Data excerpts Start Marker
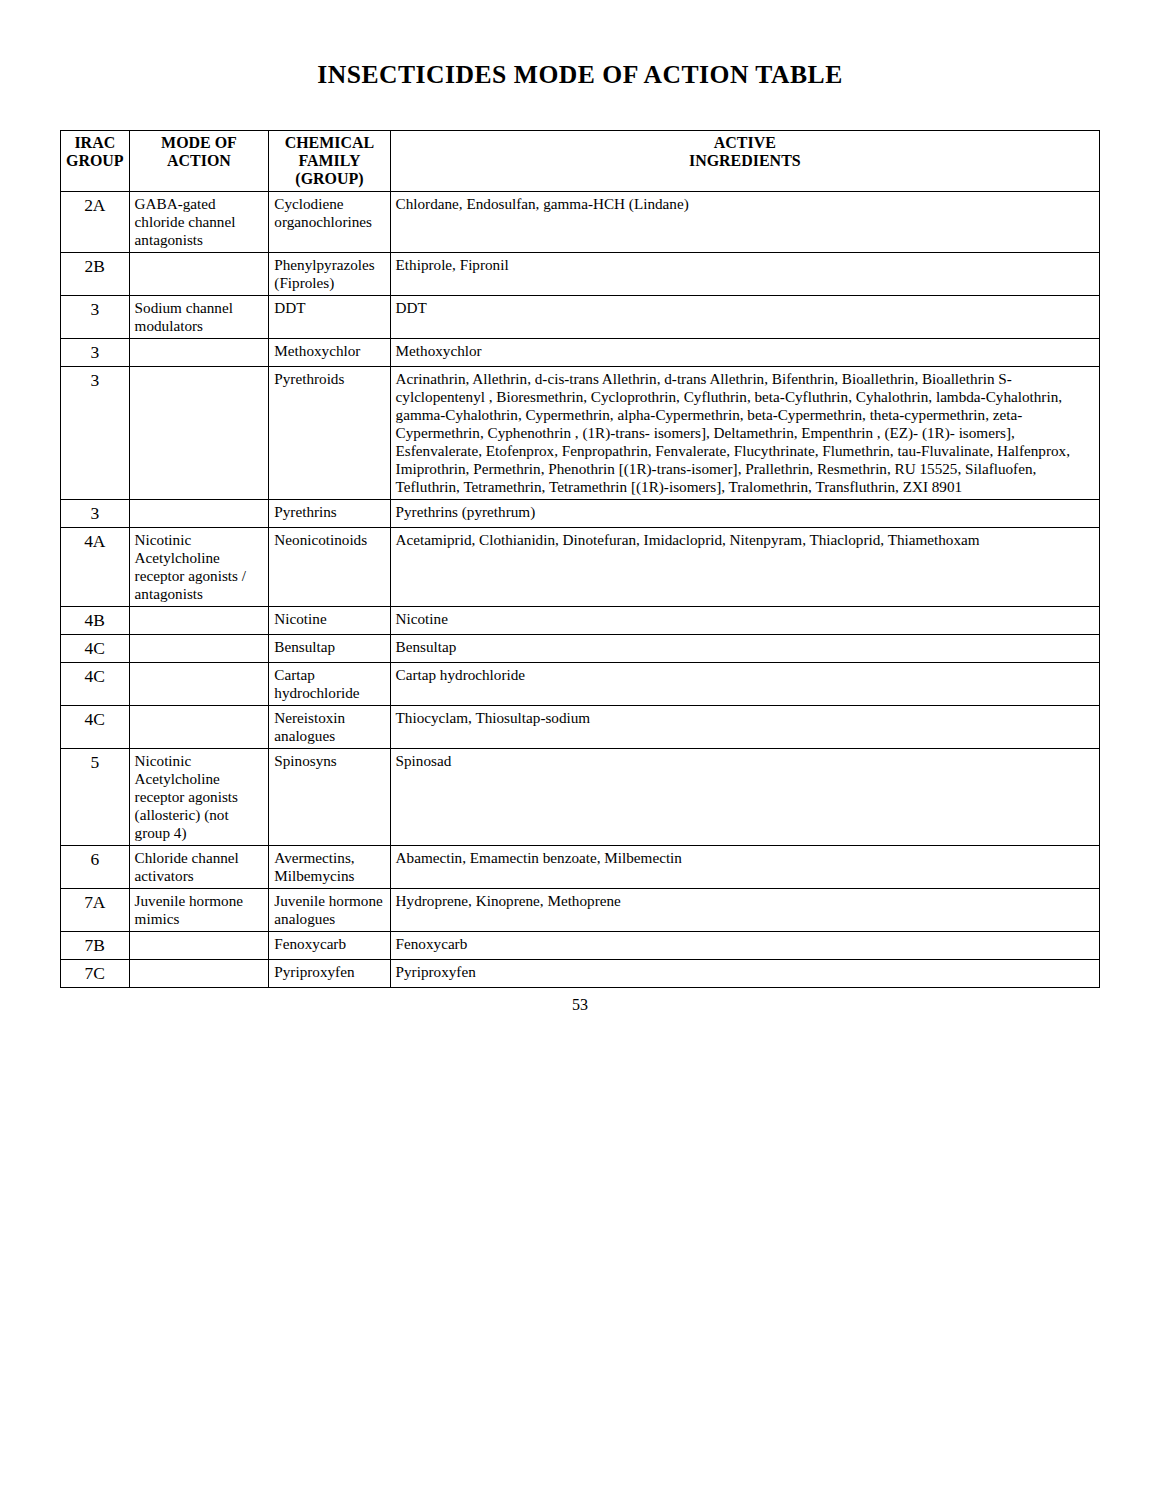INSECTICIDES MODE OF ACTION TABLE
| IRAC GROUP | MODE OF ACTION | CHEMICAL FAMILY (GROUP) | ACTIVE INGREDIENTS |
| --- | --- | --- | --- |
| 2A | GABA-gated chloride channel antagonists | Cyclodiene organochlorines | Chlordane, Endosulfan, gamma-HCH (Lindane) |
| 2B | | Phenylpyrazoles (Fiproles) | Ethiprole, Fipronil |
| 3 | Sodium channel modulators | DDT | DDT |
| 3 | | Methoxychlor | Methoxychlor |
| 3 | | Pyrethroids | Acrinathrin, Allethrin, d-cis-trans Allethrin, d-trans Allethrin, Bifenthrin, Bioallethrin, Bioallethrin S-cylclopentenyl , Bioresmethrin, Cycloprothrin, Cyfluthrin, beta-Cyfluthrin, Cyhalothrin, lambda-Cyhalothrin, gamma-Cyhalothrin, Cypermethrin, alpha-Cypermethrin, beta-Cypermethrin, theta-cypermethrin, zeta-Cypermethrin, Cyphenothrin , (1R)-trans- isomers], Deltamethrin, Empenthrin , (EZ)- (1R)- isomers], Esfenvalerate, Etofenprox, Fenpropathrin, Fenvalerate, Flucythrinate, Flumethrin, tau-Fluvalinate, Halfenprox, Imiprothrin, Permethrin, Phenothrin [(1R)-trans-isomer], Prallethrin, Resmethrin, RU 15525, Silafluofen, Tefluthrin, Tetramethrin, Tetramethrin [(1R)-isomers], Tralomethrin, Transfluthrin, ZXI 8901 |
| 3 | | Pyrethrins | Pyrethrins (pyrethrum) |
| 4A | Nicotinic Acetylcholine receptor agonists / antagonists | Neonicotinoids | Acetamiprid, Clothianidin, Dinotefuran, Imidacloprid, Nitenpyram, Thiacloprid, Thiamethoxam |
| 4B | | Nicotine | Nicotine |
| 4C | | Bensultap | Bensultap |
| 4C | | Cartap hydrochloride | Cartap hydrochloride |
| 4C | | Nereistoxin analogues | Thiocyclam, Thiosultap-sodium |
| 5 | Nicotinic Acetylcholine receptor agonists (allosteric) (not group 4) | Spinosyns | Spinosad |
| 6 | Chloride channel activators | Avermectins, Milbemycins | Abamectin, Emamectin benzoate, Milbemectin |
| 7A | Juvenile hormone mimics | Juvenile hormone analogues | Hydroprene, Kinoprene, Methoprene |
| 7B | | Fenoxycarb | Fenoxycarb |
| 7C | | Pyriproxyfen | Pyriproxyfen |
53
Data excerpts End Marker
Data excerpts Start Marker
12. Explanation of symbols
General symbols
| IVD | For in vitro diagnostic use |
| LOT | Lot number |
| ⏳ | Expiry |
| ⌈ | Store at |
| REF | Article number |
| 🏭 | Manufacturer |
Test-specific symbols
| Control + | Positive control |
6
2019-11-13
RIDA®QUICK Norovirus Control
Data excerpts End Marker
What is required » Among the entries above, identify all lines with "Nicotinic" and copy them.

Exercise answer »
| 4A | Nicotinic Acetylcholine receptor agonists / antagonists | Neonicotinoids | Acetamiprid, Clothianidin, Dinotefuran, Imidacloprid, Nitenpyram, Thiacloprid, Thiamethoxam |
| 5 | Nicotinic Acetylcholine receptor agonists (allosteric) (not group 4) | Spinosyns | Spinosad |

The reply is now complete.